*Testo da leggere*:

◇ ◇ ◇

Ora che si è chiarita l’origine del termine, si può scendere leggermente più nel dettaglio. Analizzando come funziona un artefatto digitale, con sorpresa di molti, ci si accorge come questo non debba per forza essere qualcosa di astratto (come un videogame, un’applicazione per cellulare o un cartone animato). Rientrano infatti nel mondo digitale anche tutti quegli artefatti fisici (come un drone o una videocamera), che hanno una natura fisica, avendo infatti anch’essi a che fare coi numeri, nello specifico con lo 0 e con l’1.

Il digitale è tra noi

Vi siete mai chiesti come abbia fatto il vostro cellulare a scattare quella foto che vi piace tanto? Oppure come faccia un Dvd o un hard disk a memorizzare musica, film e immagini? Proprio con lo zero e con l’uno. Grazie ad un processo di digitalizzazione che sta praticamente coinvolgendo ogni device con cui ci rapportiamo.

Le informazioni infatti vengono scomposte in parti sempre più semplici, così come la materia è composta di molecole, poi atomi, poi particelle sempre più piccole… Beh nel mondo digitale alla fine, come “quanti” di informazione, troviamo lo zero e l’uno.

Questi due numeri servono a descrivere, punto per punto, ogni singolo fotogramma di un film, ogni microsecondo di musica, ogni pelo che si muove nel vostro film di animazione preferito.

Il lavoro che devono fare questi due numerini è inimmaginabile. Vi basti pensare che ogni secondo di un film è composto da un numero compreso fra 24 e 60 fotogrammi (ogni fotogramma è come una fotografia, messi in ordine e “riprodotti” si genera l’illusione del movimento).

Ogni fotogramma, a sua volta, è composto da moltissimi pixel (puntini colorati, come la vecchia pellicola a nitrati d’argento). Questi pixel messi insieme definiscono la dimensione (ad esempio 1920 x 1080, che poi sarebbe l’ormai noto Full HD) e la risoluzione di un’immagine (ad esempio 200 pixel per centimetro quadrato). Quindi quanto è effettivamente grande quell’immagine e quanto sarà definita la sua visione.

Insomma, per farla breve, un secondo di film è composto da circa 37 miliardi di puntini colorati. 37 miliardi di informazioni al secondo che il vostro televisore (o il vostro pc) elaborano continuamente, a partire da una stringa lunghissima di zero ed uno, che messi insieme con la giusta logica formano il “Codice binario”. Ovvero l’unico modo che abbiamo per entrare effettivamente in contatto con una macchina e “Parlarci”. Si, il codice binario è la lingua delle macchine.

◇ ◇ ◇

*Dati forniti*:
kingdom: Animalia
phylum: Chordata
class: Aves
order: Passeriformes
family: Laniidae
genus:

◇ ◇ ◇

*Esercizio*:
Stabilisci se ogni affermazione concorda con il testo sul digitale, rispondendo sì o no e riportando alla lettera le parole del testo che lo decidono.
1. Un secondo di film è composto da un numero di fotogrammi compreso tra 24 e 60.
2. Un artefatto digitale deve per forza essere qualcosa di astratto.
3. Il valore 1920 x 1080 è dato come esempio di risoluzione di un'immagine.
Questi dati non servono per svolgere il lavoro.

*Soluzione*:
1. Sì: «ogni secondo di un film è composto da un numero compreso fra 24 e 60 fotogrammi».
2. No: «ci si accorge come questo non debba per forza essere qualcosa di astratto».
3. No: «Questi pixel messi insieme definiscono la dimensione (ad esempio 1920 x 1080, che poi sarebbe l’ormai noto Full HD)».